A quoi sert François Fillon ? Difficile d'imaginer une question plus caricaturale, mais il n'empêche qu'elle est sur toutes les lèvres, à l'UMP et au PS, au moment où le Premier ministre s'apprête à prononcer devant l'Assemblée le traditionnel discours de politique générale.
A l'origine de cette interrogation, l'hyperactivité de Nicolas Sarkozy. Alors que Jacques Chirac se contentait de fixer le cap au gouvernement en matière de politique intérieure, son successeur s'occupe de tout lui-même. Résultat, François Fillon est inaudible. Une situation d'autant plus cruelle que le chef de gouvernement multiplie, en vain, les prises de position : pour la seule journée de vendredi, on trouve trace de déclarations de sa part sur la fusion GDF-Suez, le dossier du second porte-avions, les pôles de compétitivité, l'immigration du travail ou la fiscalité écologique !
Pour les opposants au gouvernement, l'aphonie du Premier ministre est du pain bénit. « François Fillon est une marionnette, le pouvoir est concentré à l'Elysée », résume brutalement le socialiste Benoît Hamon. Mais le principal intéressé est-il aussi embarrassé qu'on le prétend par la situation ? Pas sûr. Depuis longtemps, et même lorsqu'il se savait favori dans la course à Matignon en cas de victoire de Nicolas Sarkozy, François Fillon milite en faveur d'un président décideur et d'un Premier ministre simple exécutant. Il avait confié à 20 Minutes, lors d'une conversation « off », dès février 2006 : « La réforme fondamentale à mener en France, la première de toutes, est celle des institutions.
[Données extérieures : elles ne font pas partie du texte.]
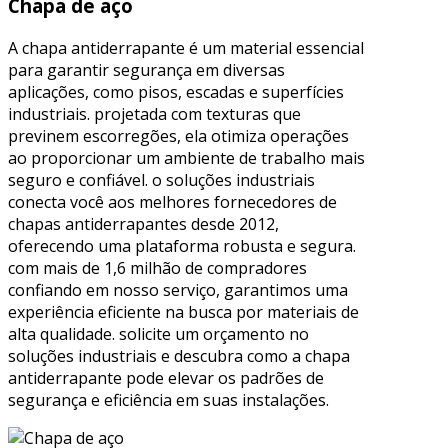
Chapa de aço
A chapa antiderrapante é um material essencial
para garantir segurança em diversas
aplicações, como pisos, escadas e superfícies
industriais. projetada com texturas que
previnem escorregões, ela otimiza operações
ao proporcionar um ambiente de trabalho mais
seguro e confiável. o soluções industriais
conecta você aos melhores fornecedores de
chapas antiderrapantes desde 2012,
oferecendo uma plataforma robusta e segura.
com mais de 1,6 milhão de compradores
confiando em nosso serviço, garantimos uma
experiência eficiente na busca por materiais de
alta qualidade. solicite um orçamento no
soluções industriais e descubra como a chapa
antiderrapante pode elevar os padrões de
segurança e eficiência em suas instalações.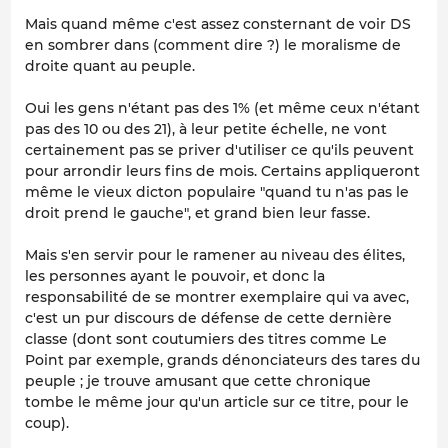
Mais quand même c'est assez consternant de voir DS
en sombrer dans (comment dire ?) le moralisme de
droite quant au peuple.
Oui les gens n'étant pas des 1% (et même ceux n'étant
pas des 10 ou des 21), à leur petite échelle, ne vont
certainement pas se priver d'utiliser ce qu'ils peuvent
pour arrondir leurs fins de mois. Certains appliqueront
même le vieux dicton populaire "quand tu n'as pas le
droit prend le gauche", et grand bien leur fasse.
Mais s'en servir pour le ramener au niveau des élites,
les personnes ayant le pouvoir, et donc la
responsabilité de se montrer exemplaire qui va avec,
c'est un pur discours de défense de cette dernière
classe (dont sont coutumiers des titres comme Le
Point par exemple, grands dénonciateurs des tares du
peuple ; je trouve amusant que cette chronique
tombe le même jour qu'un article sur ce titre, pour le
coup).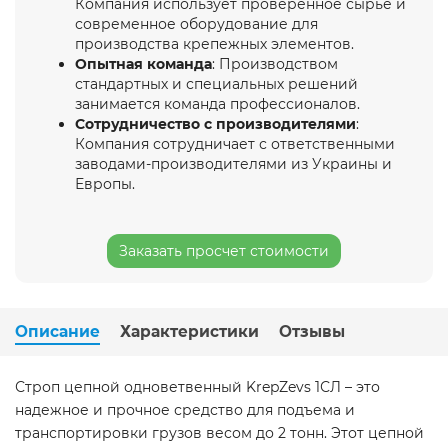
Компания использует проверенное сырье и
современное оборудование для
производства крепежных элементов.
Опытная команда
: Производством
стандартных и специальных решений
занимается команда профессионалов.
Сотрудничество с производителями
:
Компания сотрудничает с ответственными
заводами-производителями из Украины и
Европы.
Заказать просчет стоимости
Описание
Характеристики
Отзывы
Строп цепной одноветвенный KrepZevs 1СЛ – это
надежное и прочное средство для подъема и
транспортировки грузов весом до 2 тонн. Этот цепной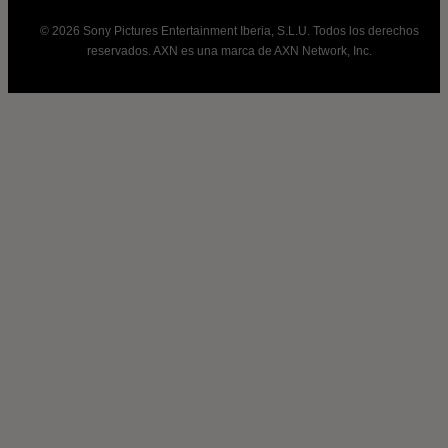
© 2026 Sony Pictures Entertainment Iberia, S.L.U. Todos los derechos
reservados. AXN es una marca de AXN Network, Inc.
Il faut un président qui prenne en main personnellement les affaires du pays. Cela fait quinze ans que je défends cette idée d'un régime présidentiel. Cela résoudrait un grave problème, celui de la discontinuité gouvernementale, avec ces gouvernements qui passent leur temps à défaire ce qu'a fait le précédent. Là, l'équipe aux affaires ne changerait pas pendant cinq ans. » Ironie du sort, François Fillon, de nouveau interrogé par 20 Minutes sur ces questions en février 2007, s'inquiétait : «J'ai du mal à convaincre Nicolas Sarkozy.» Depuis, il semble avoir été entendu.